● **Exercise prompt**: Transcribe the data that follows in full. Leave out the pictures.

● **Data shown**:
= = =
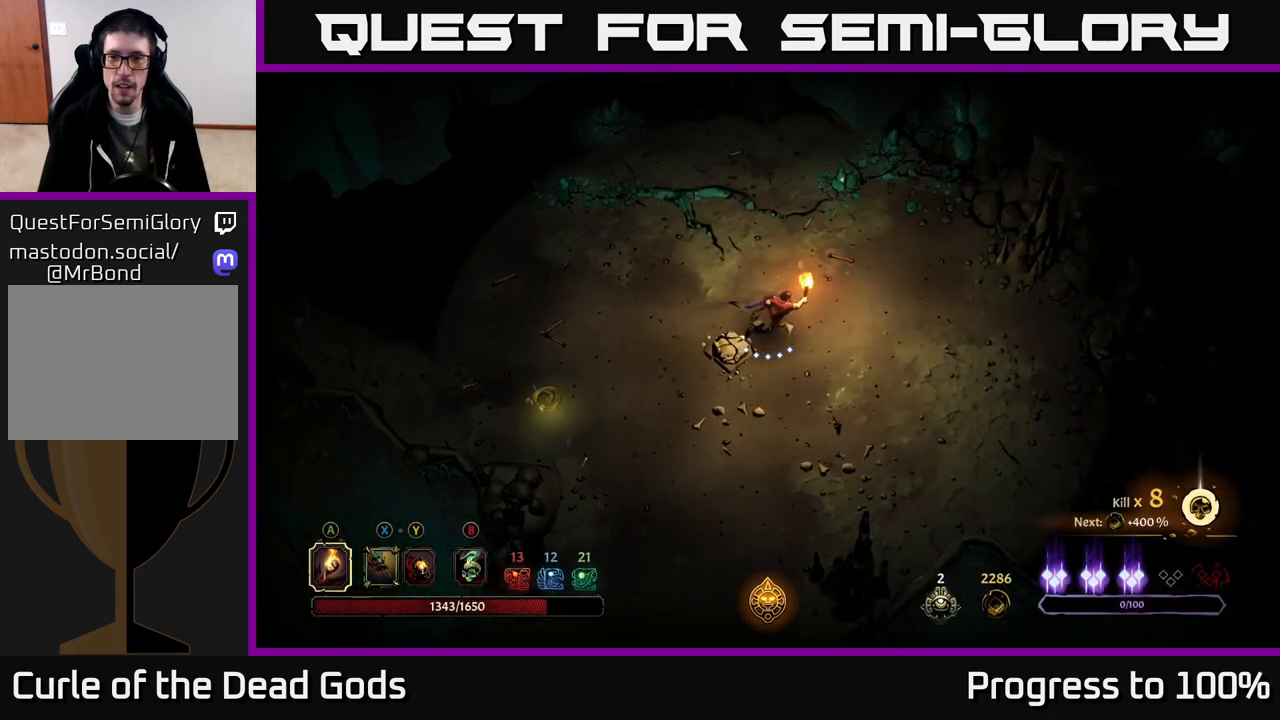
{"buttons": [], "left_stick": "right", "right_stick": "center", "events": []}
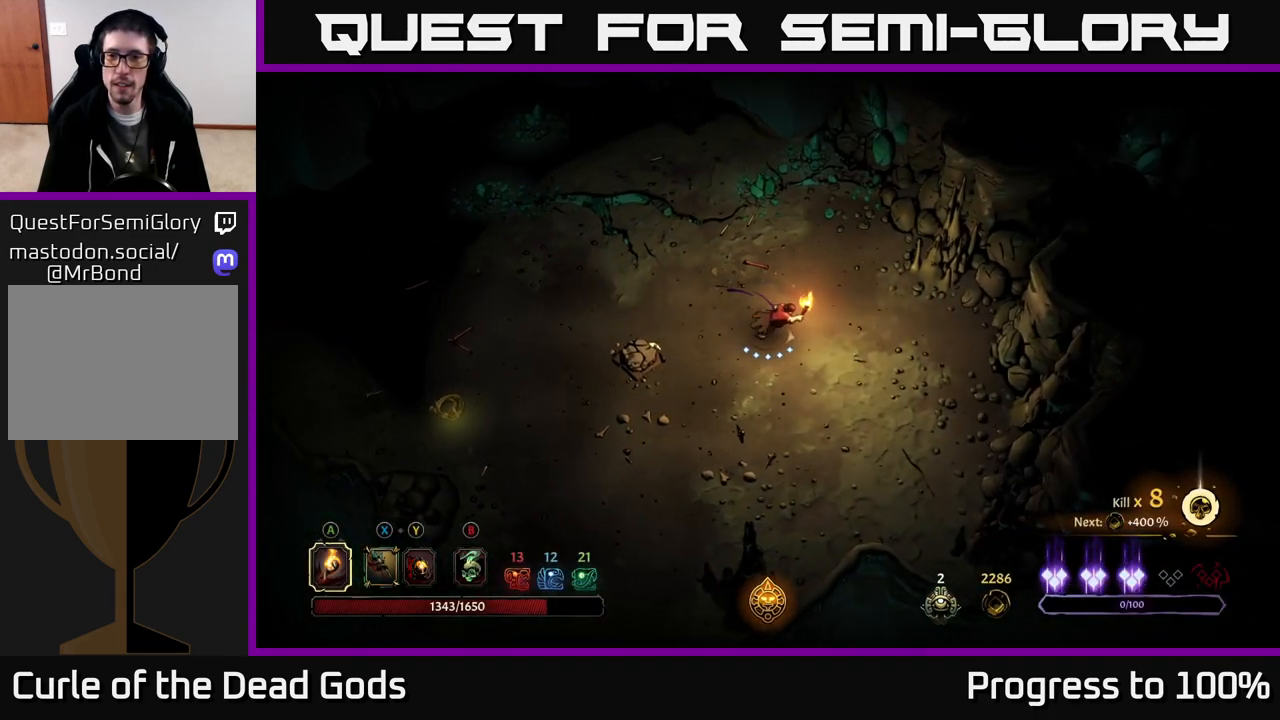
{"buttons": [], "left_stick": "down", "right_stick": "center", "events": [[100, "left_stick", "down-right"], [233, "left_stick", "down"]]}
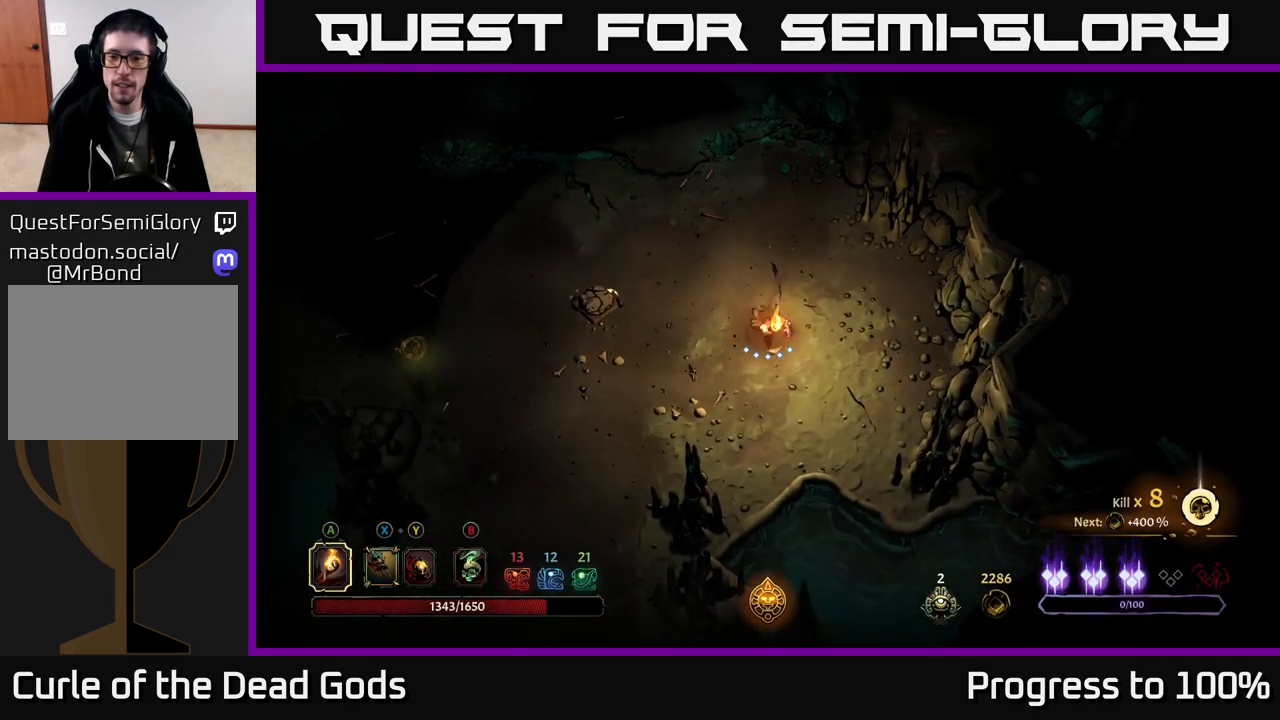
{"buttons": [], "left_stick": "left", "right_stick": "center", "events": [[183, "left_stick", "left"]]}
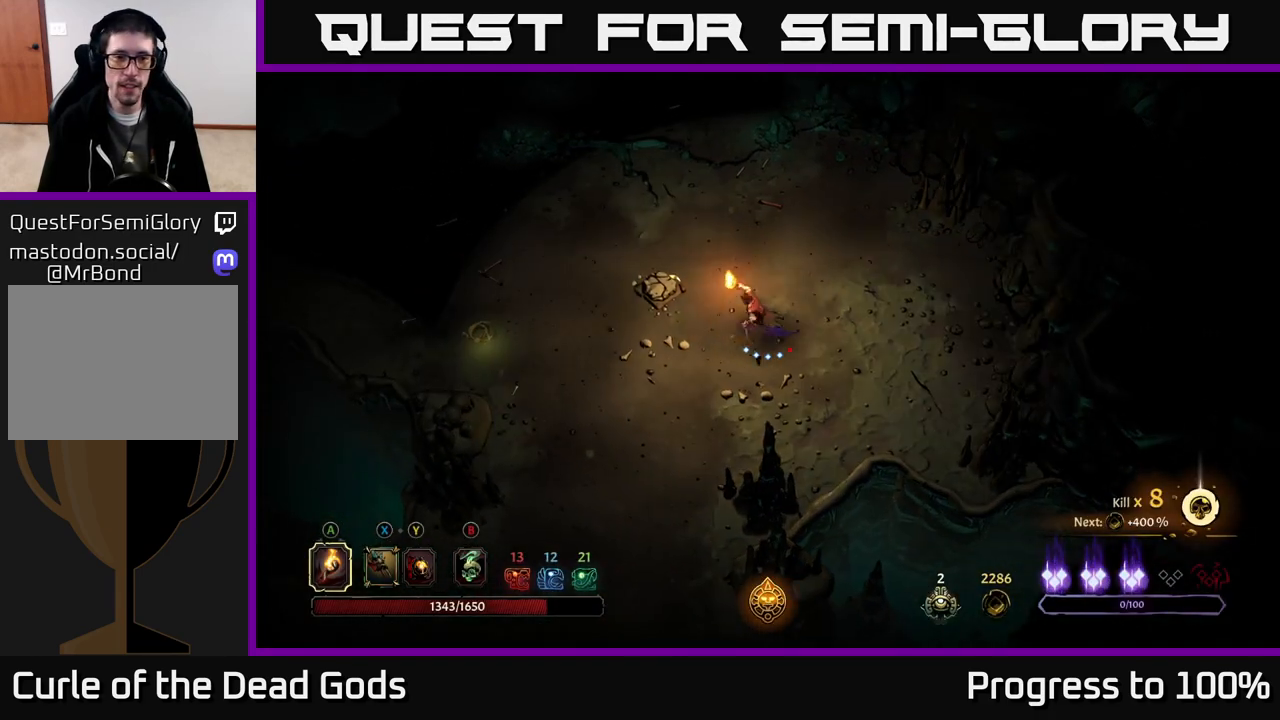
{"buttons": [], "left_stick": "up-left", "right_stick": "center", "events": [[17, "R2", "down"], [117, "left_stick", "up-left"], [233, "R2", "up"]]}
= = =
● **Task answer**:
{"buttons": [], "left_stick": "right", "right_stick": "center", "events": []}
{"buttons": [], "left_stick": "down", "right_stick": "center", "events": [[100, "left_stick", "down-right"], [233, "left_stick", "down"]]}
{"buttons": [], "left_stick": "left", "right_stick": "center", "events": [[183, "left_stick", "left"]]}
{"buttons": [], "left_stick": "up-left", "right_stick": "center", "events": [[17, "R2", "down"], [117, "left_stick", "up-left"], [233, "R2", "up"]]}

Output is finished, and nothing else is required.